The solitary otter was not entirely black. In sunlight, with his fur dry, he was a deep, dark brown with glints of red in his fur; in the water, or in shadow, he appeared black as night itself. His eyes were an odd shade of brown that somebeasts had called golden. He wore a simple tunic of woven barkcloth, belted with a thick length of steel-studded leather; from the belt hung curiously made waterproof leather pouches, lumps of rock crystal, and strange bright feathers. Several knives were stuck through this belt, as well: a long narrow skinning blade, short throwing knives, a delicately balanced dirk with a lump of malachite rounded like an egg for the pommel-stone, and one supremely beautiful dagger with a curving blade like a snaking ray of the sun, which Cress had taken from a searat on the shores of Mossflower years before. This last dagger was Cress's favourite possession, the one thing he would kill for, and had.

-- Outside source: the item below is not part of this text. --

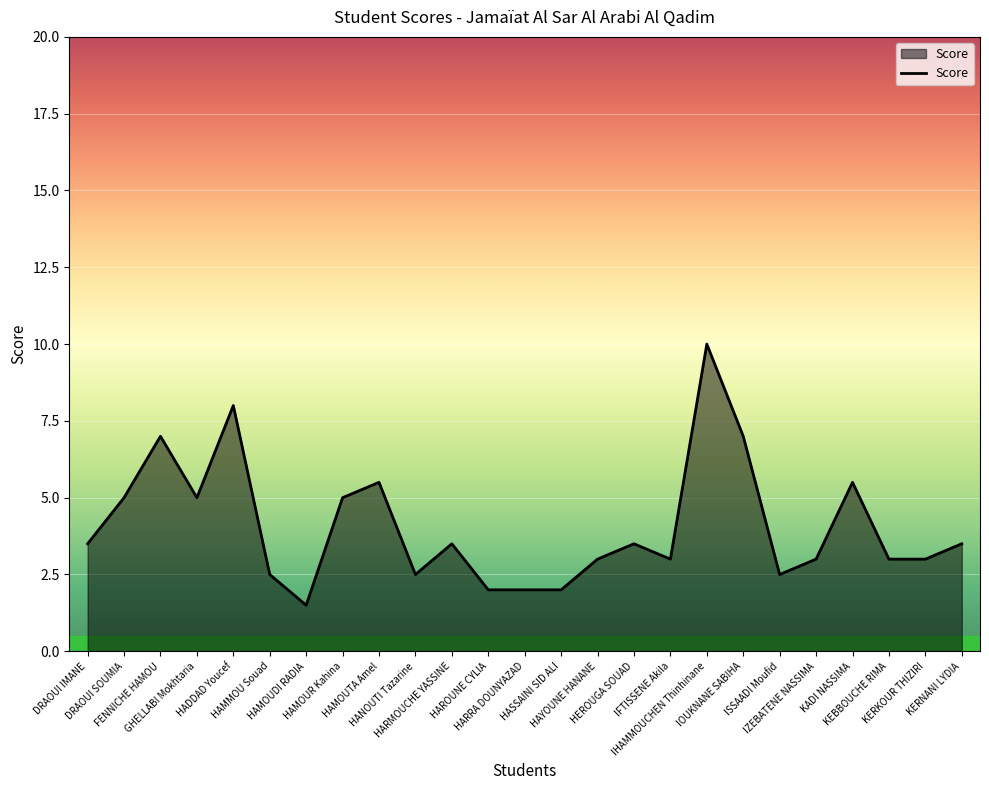

What is the maximum value shown in the chart?

10.0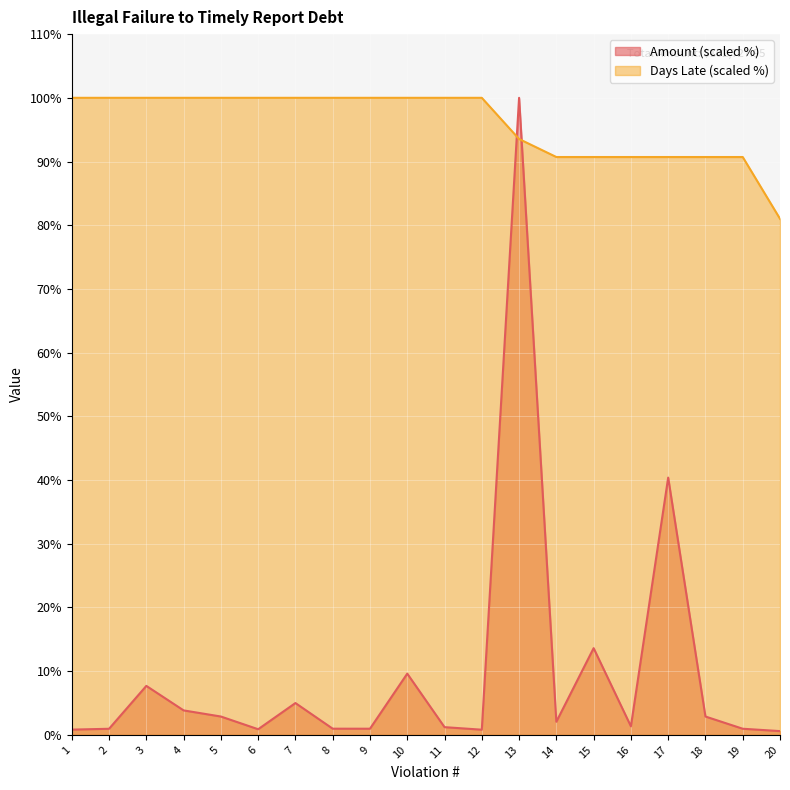

List the labels in order of Amount value, smallest first.

20, 12, 1, 6, 2, 19, 9, 8, 11, 16, 14, 5, 18, 4, 7, 3, 10, 15, 17, 13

The name Darkheart struck fear into those who did not know the otter, as he had intended it should. He was called Darkheart partly because of his strange colouring and partly because of his odd, solitary nature; he preferred his own company to that of otherbeasts, seldom laughing, seldom speaking unless necessary. Creatures thought him strange and uncomfortable and...in some cases...evil, although Cress had never slain anybeast without a reason, nor used threats or force where reason would have sufficed. He kept the name because it spared him unnecessary visitors. The legend of Cress Darkheart had grown over the years he had spent in Mossflower, living on his own, foraging for food and supplies in the rich woodland, keeping to himself.
The stew was ready; he ladled it into a deep scallop shell, another relic of his days on the shores of the great sea, and settled back to eat. Something was bothering him, had been all day; he could not quite put a paw on what was wrong, although with his customary saturnine nature he was content to wait until it revealed itself. Once before he had felt this way, when a roving band of slavers had entered the woodlands and passed close by his holt; all the day before they arrived, he had felt strange and uneasy, the fur on the back of his neck standing up. He had followed them, and when he had understood that they were making for the great redstone Abbey set further back in the woodlands, he had slipped past them in the night and gone to warn the Abbeydwellers of the coming danger.
He rather thought he might have to do so again.